Study questions —
- a) Could you restate the thread on artsy Manhattan neighborhoods from "1. Anywhere that" to "NYC of a past.", swapping "Soho" for "Tribeca"?
- b) Can you carry the thread on artsy Manhattan neighborhoods onward from its last line?

Text —
[Start of Attachment]

Another NYC question - Where do the artsy people live in Manhattan?
July 3, 2017 9:16 PM   Subscribe

A different tack on NYC housing. If price were no object, and you wanted to live in the most artistically rich and inspiring part of Manhattan, where would it be?

What is the most artsy part of Manhattan, where you can walk down the street and hear people talking about their work or if you ask to go to coffee with a writer or an artist, you're likely to be near their neighborhood? Is it possible in Manhattan? Or only in Brooklyn? And which part? If you are an artist or writer and could live anywhere in NYC, where would you live?
posted by 3491again to Travel & Transportation around New York, NY (15 answers total) 4 users marked this as a favorite
 
1. Anywhere that you can get a bedroom in an apartment for < $700/mo.

2. A corollary of 1. means: most neighborhoods that are such are inconvenient (read: 15 min or more walking distance from a subway)

3. There are no parts of Manhattan left that is conducive to creating work or artists' studios (see 1, 2). Many older, established artists live in large rent-controlled lofts or studio spaces in Soho, but those are a remnant of a different NYC of a past.

4. Most places known as "artsy" are overrun by people interested in "creative, hip" neighborhoods, which really means that there are cute coffee shops and restaurants. (see: Williamsburg, Chelsea) Productive spaces = warehouses, art studios, freight elevators, access to art supply / hardware stores, etc.

[End of Attachment]

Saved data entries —
[Start of Attachment]

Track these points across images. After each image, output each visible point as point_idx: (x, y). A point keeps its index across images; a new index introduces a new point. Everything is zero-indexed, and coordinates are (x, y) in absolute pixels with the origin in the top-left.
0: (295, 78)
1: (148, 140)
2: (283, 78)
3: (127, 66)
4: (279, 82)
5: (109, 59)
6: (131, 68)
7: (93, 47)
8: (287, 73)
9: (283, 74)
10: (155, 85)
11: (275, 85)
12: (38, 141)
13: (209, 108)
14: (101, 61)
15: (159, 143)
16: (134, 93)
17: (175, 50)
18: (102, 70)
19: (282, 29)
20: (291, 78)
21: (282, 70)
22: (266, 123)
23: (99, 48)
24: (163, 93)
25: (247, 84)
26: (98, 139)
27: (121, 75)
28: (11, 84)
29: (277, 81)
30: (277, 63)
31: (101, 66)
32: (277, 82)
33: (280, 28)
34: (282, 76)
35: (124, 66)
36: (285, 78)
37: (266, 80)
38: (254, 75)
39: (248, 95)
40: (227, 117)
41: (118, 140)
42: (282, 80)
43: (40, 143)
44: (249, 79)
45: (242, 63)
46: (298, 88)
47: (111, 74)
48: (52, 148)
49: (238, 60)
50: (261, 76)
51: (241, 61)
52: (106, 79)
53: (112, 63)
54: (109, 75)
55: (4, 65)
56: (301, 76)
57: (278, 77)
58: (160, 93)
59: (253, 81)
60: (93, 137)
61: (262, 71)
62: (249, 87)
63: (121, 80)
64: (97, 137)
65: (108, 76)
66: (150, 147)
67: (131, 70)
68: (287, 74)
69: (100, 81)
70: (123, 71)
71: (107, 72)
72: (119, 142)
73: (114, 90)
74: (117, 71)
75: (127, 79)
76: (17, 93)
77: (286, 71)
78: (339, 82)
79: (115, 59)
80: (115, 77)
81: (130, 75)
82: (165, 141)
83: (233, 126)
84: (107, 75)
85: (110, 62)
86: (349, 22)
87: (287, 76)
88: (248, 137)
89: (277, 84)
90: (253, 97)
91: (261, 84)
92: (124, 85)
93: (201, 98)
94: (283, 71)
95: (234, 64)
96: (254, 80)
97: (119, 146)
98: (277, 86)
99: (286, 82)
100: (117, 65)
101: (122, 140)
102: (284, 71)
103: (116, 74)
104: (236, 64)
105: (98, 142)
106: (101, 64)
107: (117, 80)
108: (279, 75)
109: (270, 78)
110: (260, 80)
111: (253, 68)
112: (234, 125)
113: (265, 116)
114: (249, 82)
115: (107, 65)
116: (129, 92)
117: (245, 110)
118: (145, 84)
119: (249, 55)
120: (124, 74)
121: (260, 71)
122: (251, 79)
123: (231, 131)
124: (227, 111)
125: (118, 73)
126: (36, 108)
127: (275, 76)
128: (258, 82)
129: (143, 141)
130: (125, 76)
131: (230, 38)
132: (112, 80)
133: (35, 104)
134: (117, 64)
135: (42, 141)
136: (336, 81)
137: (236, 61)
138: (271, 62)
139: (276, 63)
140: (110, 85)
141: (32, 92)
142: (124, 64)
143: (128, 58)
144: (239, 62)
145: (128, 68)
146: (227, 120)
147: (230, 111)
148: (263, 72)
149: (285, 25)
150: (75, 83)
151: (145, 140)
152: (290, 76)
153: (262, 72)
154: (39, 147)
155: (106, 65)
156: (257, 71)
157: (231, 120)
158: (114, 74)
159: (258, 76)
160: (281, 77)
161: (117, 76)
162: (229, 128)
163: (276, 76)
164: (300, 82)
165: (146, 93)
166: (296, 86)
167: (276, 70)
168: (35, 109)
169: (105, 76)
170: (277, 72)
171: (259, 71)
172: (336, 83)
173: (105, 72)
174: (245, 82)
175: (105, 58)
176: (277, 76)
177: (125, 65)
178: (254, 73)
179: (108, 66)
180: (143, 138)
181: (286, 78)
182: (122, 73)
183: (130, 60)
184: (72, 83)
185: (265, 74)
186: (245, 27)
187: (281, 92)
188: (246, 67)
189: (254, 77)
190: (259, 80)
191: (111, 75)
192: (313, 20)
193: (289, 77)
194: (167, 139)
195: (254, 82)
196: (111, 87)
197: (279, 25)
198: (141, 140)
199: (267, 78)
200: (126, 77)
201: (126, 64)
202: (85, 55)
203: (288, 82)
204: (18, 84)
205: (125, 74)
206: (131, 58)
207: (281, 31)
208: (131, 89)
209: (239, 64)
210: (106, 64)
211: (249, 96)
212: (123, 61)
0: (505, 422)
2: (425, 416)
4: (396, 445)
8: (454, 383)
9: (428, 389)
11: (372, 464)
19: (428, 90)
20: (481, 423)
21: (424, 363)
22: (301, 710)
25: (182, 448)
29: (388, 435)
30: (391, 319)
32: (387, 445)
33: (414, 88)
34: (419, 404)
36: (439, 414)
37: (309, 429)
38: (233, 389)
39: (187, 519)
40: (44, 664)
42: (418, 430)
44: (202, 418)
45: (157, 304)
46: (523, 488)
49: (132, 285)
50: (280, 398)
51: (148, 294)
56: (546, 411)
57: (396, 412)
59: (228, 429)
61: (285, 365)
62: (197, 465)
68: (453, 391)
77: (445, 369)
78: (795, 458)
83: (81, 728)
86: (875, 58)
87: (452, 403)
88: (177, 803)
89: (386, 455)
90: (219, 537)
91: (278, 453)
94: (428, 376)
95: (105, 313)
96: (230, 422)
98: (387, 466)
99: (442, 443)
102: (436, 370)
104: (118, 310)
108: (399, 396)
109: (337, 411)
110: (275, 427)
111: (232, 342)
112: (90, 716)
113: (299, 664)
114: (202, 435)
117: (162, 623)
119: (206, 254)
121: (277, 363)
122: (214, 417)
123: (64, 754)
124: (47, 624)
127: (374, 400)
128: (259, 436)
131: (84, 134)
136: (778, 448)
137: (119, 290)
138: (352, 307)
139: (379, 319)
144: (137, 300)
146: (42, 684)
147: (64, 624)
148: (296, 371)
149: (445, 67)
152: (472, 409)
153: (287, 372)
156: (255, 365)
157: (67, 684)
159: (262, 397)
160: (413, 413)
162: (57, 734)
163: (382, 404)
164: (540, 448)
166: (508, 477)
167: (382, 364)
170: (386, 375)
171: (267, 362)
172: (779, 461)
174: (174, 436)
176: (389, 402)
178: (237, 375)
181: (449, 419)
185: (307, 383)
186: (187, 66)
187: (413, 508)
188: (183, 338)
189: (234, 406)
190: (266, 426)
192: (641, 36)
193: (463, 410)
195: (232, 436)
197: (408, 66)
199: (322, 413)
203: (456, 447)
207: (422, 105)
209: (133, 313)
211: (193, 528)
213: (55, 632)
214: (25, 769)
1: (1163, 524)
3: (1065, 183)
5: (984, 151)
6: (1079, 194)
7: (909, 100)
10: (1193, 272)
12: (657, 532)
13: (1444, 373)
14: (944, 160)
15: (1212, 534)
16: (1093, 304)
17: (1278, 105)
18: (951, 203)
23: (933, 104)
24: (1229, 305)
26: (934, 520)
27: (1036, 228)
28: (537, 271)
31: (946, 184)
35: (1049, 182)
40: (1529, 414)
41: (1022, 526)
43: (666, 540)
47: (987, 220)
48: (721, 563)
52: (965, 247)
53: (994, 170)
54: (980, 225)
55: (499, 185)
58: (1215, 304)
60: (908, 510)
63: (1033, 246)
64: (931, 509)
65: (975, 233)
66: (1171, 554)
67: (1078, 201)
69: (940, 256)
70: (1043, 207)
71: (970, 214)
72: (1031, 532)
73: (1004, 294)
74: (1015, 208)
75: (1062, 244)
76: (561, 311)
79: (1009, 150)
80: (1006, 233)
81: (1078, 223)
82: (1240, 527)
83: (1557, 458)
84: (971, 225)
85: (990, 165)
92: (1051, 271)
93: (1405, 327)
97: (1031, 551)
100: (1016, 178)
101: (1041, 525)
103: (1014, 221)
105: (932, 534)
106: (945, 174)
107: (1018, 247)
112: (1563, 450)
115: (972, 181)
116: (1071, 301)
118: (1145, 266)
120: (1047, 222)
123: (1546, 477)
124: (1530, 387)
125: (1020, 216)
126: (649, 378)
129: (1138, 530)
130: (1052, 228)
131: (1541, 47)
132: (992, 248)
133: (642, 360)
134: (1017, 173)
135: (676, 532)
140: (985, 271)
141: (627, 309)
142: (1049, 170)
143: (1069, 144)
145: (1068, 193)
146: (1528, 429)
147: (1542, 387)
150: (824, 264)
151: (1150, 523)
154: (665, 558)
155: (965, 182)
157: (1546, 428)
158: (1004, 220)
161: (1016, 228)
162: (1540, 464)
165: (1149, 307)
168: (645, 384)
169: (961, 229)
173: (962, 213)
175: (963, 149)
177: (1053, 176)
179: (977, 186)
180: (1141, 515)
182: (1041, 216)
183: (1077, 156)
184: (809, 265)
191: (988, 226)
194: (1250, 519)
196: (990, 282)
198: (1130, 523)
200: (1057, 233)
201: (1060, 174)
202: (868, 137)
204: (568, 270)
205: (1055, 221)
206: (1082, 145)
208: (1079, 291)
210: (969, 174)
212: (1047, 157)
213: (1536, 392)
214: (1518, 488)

[End of Attachment]

Answers below —
- a)
1. Anywhere that you can get a bedroom in an apartment for < $700/mo.

2. A corollary of 1. means: most neighborhoods that are such are inconvenient (read: 15 min or more walking distance from a subway)

3. There are no parts of Manhattan left that is conducive to creating work or artists' studios (see 1, 2). Many older, established artists live in large rent-controlled lofts or studio spaces in Tribeca, but those are a remnant of a different NYC of a past.

- b)
5. As a result, areas where you can walk down the street and hear people talking down their work are few and far between, since the only people who can afford to live there aren't actually creating work there. The people who are creating work do so in spaces that are industrial, far away from nice residential neighborhoods.

6. The keywords that you're looking for, though, are East Williamsburg and Bushwick. Williamsburg is long gone and part of a spectacle of "creativity" than being actually productive. Once full of artist cooperatives, Soho and Chelsea is Williamsburg's future: full of high-end art galleries, fashion, and expensive luxury condos with built-in elevators for cars.
posted by suedehead at 9:44 PM on July 3, 2017 [18 favorites]


West 11th Street between Washington and West Streets
posted by Ideefixe at 10:09 PM on July 3, 2017 [2 favorites]


Artsy people live in cheap places because the arts pay jack shit. Increasingly, artists don't live in NYC, a process I noticed back in '01 and that hasn't remotely slowed.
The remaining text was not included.